The secretariat for the initiative is being provided by the University of Cambridge Programme for Sustainability Leadership.
A series of work streams will aim to “identify and test” new investment practices. The first will focus on the value of environmental and social factors in investment and the second will look at how investors could measure and communicate how these factors contribute to a more stable economy and society.
Other potential areas for study that were identified at the group’s initial meeting in May this year included active ownership, regulatory engagement, new product feasibility and fundamental research.
The new three-year project follows on from the Cambridge-hosted P8 Group initiated by Prince Charles, which ran from 2007-2011 and which had input from major investors including CalPERS and CalSTRS of the US, Sweden’s AP7, APG of the Netherlands, the UK’s Universities Superannuation Scheme and Danish labour market fund ATP.The launch of the group coincides with the publication of a major new report from the Stranded Assets Programme at Oxford University’s Smith School of Enterprise and the Environment, prompted by the fossil fuel divestment campaign spearheaded by Bill McKibben’s 350.org.
Authors Atif Ansar, Ben Caldecott and James Tilbury pose the question: what does divestment mean for the valuation of fossil fuel assets?
The 81-page study concludes with a set of eight recommendations for institutional investors, companies and campaigners.
Referring to the former, it says: “As fiduciaries, managing long-term savings on behalf of their beneficiaries, endowments, pension funds and similar institutional investors have a duty to understand and respond to challenges posed by the fossil fuel divestment campaign – whether considering fossil fuel divestment or not.”
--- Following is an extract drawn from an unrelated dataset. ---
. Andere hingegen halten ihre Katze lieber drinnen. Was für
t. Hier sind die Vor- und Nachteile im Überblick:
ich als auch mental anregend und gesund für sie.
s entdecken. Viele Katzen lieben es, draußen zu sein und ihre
Recommendations for investors:
1. Closely monitor fossil fuel exposure.
2. Stress test portfolios for potential environment-related risks that could impact fossil fuel companies.
3. Be explicit about strategy on fossil fuel investment and consult with beneficiaries.
4. Engage with the management of target firms.
5. Understand the costs of divestment.
6. Engage with peers and market participants: large investors can shape market norms.
7. Engage with the media.
8. Those that commit to divestment should consider re-directing investment to renewable energy alternatives.